Tests use mocked API responses and do not make real network calls.

## Important Legal & Ethical Notes

### Respect Flickr's Terms of Service

- This tool uses the official Flickr API
- Follow [Flickr's API Terms of Use](https://www.flickr.com/services/api/tos/)
- Respect rate limits (3600 queries per hour per API key)
- Do not use this tool for scraping or bulk downloading beyond reasonable personal use

### Check Image Licenses

- **Always check the license** before using downloaded images
- Creative Commons licenses have specific requirements (attribution, etc.)
- "All Rights Reserved" means you cannot use the image without permission
- This tool downloads images but **does not grant you usage rights**
- See [Creative Commons License Types](https://creativecommons.org/licenses/) for details

### Respect Photographers

- Give proper attribution when required by license
- Consider donating or purchasing prints from photographers whose work you use
- Do not claim others' work as your own

## Extensibility

The architecture is designed to support multiple image sources.
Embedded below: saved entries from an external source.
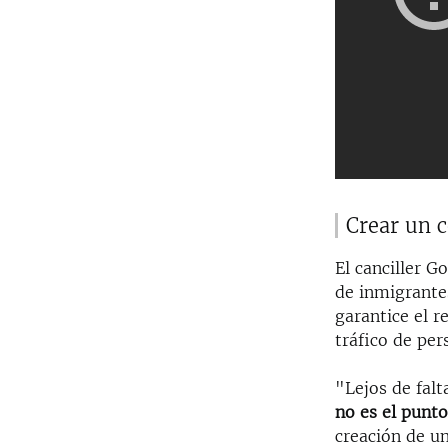
Crear un 
El canciller G
de inmigrante
garantice el 
tráfico de per
"Lejos de falt
no es el punto
creación de u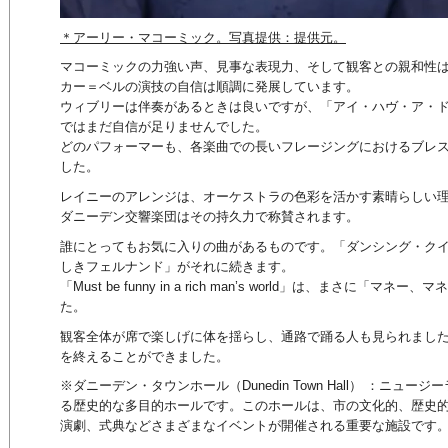
＊アーリー・マコーミック。写真提供：提供元。
マコーミックの力強い声、見事な表現力、そして観客との親和性
カー＝ベルの演技の自信は順調に発展しています。
ウィブリーは伴奏があるときは良いですが、「アイ・ハヴ・ア・
ではまだ自信が足りませんでした。
どのパフォーマーも、各楽曲での長いフレージングにおけるブレ
した。
レイニーのアレンジは、オーケストラの色彩を活かす素晴らしい
ダニーデン交響楽団はその持久力で称賛されます。
誰にとってもお気に入りの曲があるものです。「ダンシング・ク
しきフェルナンド」がそれに続きます。
「Must be funny in a rich man’s world」は、まさに「
た。
観客全体が席で楽しげに体を揺らし、通路で踊る人も見られまし
を終えることができました。
※ダニーデン・タウンホール（Dunedin Town Hall） ：ニュ
る歴史的な多目的ホールです。このホールは、市の文化的、歴史
演劇、式典などさまざまなイベントが開催される重要な施設です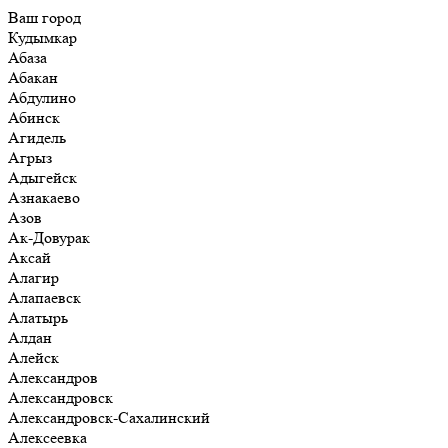
Ваш город
Кудымкар
Абаза
Абакан
Абдулино
Абинск
Агидель
Агрыз
Адыгейск
Азнакаево
Азов
Ак-Довурак
Аксай
Алагир
Алапаевск
Алатырь
Алдан
Алейск
Александров
Александровск
Александровск-Сахалинский
Алексеевка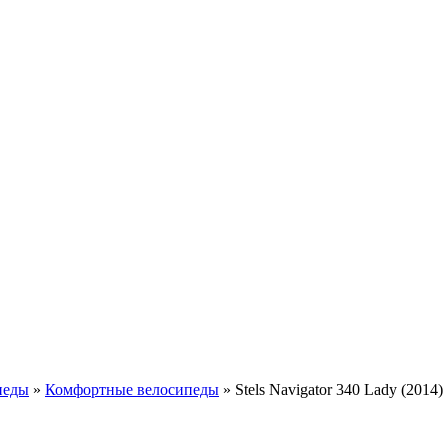
педы
»
Комфортные велосипеды
»
Stels Navigator 340 Lady (2014)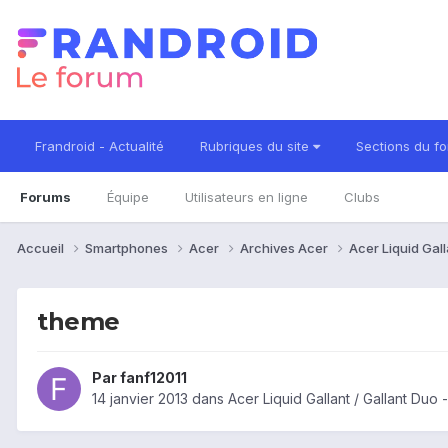
Frandroid - Actualité
Rubriques du site
Sections du f
Forums
Équipe
Utilisateurs en ligne
Clubs
Accueil
Smartphones
Acer
Archives Acer
Acer Liquid Gall
theme
Par
fanf12011
14 janvier 2013
dans
Acer Liquid Gallant / Gallant Du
To add a new provider:

1. Create `image_sources/new_provider.py`
2. Implement a class with `__init__(api_key, config)` and `download(query, num_images, output_dir)`
3. Register in `image_sources/__init__.py` PROVIDERS dict
4. Add provider-specific config to [config.py](config.py)

Example skeleton:

```python
# image_sources/new_provider.py
class NewProviderDownloader:
    def __init__(self, api_key: str, config: dict = None):
        self.api_key = api_key
        self.config = config or {}

    def download(self, query: str, num_images: int, output_dir: str) -> None:
        # Implement search and download logic
        pass
```

## Troubleshooting

### "No API key found for flickr"

- Ensure you've set your API key in [config.py](config.py) or as environment variable `FLICKR_API_KEY`

### "Flickr API error: Invalid API Key"

- Check that your API key is correct and active
- Verify it's not expired on [Flickr App Garden](https://www.flickr.com/services/api/keys/)

### "No photos found for query"

- Try different search terms
- Adjust license/safe_search filters (some combinations return fewer results)
- Check Flickr.com directly to verify photos exist for your query

### Rate limit errors

- Flickr allows 3600 API calls per hour
- Reduce `NUM_IMAGES` or wait before retrying

### Connection/timeout errors

- Check your internet connection
- Increase timeout in [utils.py](utils.py) `http_get_with_retry` function
- Retry the download (tool automatically retries with backoff)

## Contributing

Contributions are welcome! Please:

1. Fork the repository
2. Create a feature branch (`git checkout -b feature/amazing-feature`)
3. Write tests for new functionality
4. Ensure all tests pass (`pytest`)
5. Follow PEP 8 style guidelines
6. Commit with clear messages
7. Push to your branch
8. Open a Pull Request

## License

This project is licensed under the MIT License - see the [LICENSE](LICENSE) file for details.

## Acknowledgments

- [Flickr API](https://www.flickr.com/services/api/) for providing free access to their photo database
- All photographers who share their work on Flickr

## Disclaimer

This tool is provided as-is for educational and personal use. Users are responsible for:
- Complying with Flickr's Terms of Service
- Respecting image licenses and copyright
- Obtaining necessary permissions for commercial use
- Proper attribution where required

The authors assume no liability for misuse of downloaded images.